Task ▸ Report every line of the anatomy outline data below that contains the string "each". Matches are case-sensitive.

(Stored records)
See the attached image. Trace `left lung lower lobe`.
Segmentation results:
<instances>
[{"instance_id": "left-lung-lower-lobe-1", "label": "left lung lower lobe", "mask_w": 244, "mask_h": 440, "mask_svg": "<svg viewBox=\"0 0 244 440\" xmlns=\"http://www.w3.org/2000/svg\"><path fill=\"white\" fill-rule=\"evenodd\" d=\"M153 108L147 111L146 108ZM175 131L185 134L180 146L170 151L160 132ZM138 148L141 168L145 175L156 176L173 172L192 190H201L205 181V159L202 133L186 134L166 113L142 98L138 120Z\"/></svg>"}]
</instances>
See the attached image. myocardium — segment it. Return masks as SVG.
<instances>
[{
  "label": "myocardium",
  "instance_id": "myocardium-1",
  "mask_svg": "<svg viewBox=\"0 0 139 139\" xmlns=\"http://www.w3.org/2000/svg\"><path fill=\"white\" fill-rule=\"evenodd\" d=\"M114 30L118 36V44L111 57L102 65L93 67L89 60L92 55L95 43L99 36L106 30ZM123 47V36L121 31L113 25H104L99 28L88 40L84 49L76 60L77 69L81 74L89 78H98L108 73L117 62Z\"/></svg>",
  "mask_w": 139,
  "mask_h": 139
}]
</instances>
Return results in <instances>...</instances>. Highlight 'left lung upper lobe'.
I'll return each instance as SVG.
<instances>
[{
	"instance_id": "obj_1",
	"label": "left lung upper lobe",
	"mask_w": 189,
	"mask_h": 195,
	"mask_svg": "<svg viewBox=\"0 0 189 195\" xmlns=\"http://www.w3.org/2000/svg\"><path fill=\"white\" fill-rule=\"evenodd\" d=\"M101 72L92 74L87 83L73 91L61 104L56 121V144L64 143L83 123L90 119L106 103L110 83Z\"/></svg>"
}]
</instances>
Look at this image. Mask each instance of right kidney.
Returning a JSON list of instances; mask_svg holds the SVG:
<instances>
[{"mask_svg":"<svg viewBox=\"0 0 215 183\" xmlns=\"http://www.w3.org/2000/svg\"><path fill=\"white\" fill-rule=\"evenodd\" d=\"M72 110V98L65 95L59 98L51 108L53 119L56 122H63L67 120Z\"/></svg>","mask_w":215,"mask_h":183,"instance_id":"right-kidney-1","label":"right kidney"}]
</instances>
* * *
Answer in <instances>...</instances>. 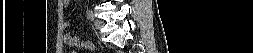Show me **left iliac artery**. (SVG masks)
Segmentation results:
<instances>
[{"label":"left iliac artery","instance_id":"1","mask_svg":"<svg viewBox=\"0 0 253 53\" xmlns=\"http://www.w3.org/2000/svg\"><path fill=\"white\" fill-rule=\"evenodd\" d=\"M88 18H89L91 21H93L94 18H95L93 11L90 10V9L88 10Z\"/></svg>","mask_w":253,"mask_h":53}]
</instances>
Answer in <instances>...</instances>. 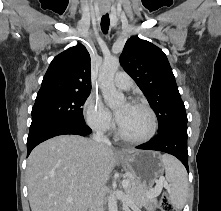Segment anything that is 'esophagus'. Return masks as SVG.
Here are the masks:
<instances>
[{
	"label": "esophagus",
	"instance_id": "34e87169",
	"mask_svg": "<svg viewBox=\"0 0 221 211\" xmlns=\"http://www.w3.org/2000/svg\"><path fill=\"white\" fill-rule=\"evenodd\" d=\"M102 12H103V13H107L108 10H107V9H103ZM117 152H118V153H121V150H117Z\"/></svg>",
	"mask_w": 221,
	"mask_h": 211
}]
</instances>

Exercise result ▸
I'll return each instance as SVG.
Look at this image. Mask each instance of right kidney.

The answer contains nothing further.